## Exercise
In the angle-of-elevation problem below, what length does the worked solution find for CA?

Study text below:

Question

A man observes the angle of elevation of the top of a building to be ${30}^{\circ }$. He walks towards it in horizontal line through its base. On covering 60 m the angle of elevation changes to ${60}^{\circ }$. Find the height of the building correct to the nearest metre.

• A. 50 m
• B. 51 m
• C. 52 m
• D. 55 m

Answer 1

The correct option is C

52 m

Let 'D' be the first point of observation and 'B' be the top of the building.

$\angle ADB={30}^{\circ }$.

Given, on walking 60m towards the building the angle of elevation becomes ${60}^{\circ }$.

$\therefore$ DC = 60m and $\angle ACB={60}^{\circ }$.

Let the height of the building = h and CA = x.

In $\Delta ACB$

$tan{60}^{\circ }=\frac{h}{x}$

$\sqrt{3}=\frac{h}{x}$

$\therefore h=x\sqrt{3}$ .......(i)

In $\Delta ADB$

$tan{30}^{\circ }=\frac{h}{60+x}$

$\frac{1}{\sqrt{3}}=\frac{x\sqrt{3}}{60+x}$ .... from (i)

$60+x=3x$

$\therefore 2x=60$

$x=30m$

$\therefore$ height of the building (h) $=x\sqrt{3}$

$=30\left(1.732\right)$

$=51.96m$

$=52m$

End of Study text.
Dataset content below:

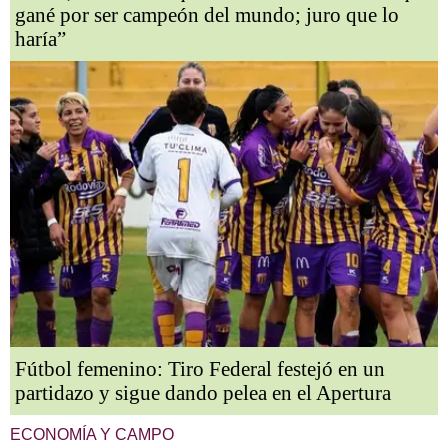
gané por ser campeón del mundo; juro que lo
haría”
Fútbol femenino: Tiro Federal festejó en un
partidazo y sigue dando pelea en el Apertura
ECONOMÍA Y CAMPO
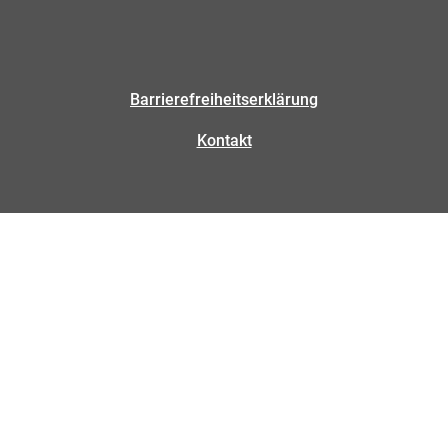
Barrierefreiheitserklärung
Kontakt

End of Dataset content.

## Exercise response
30 m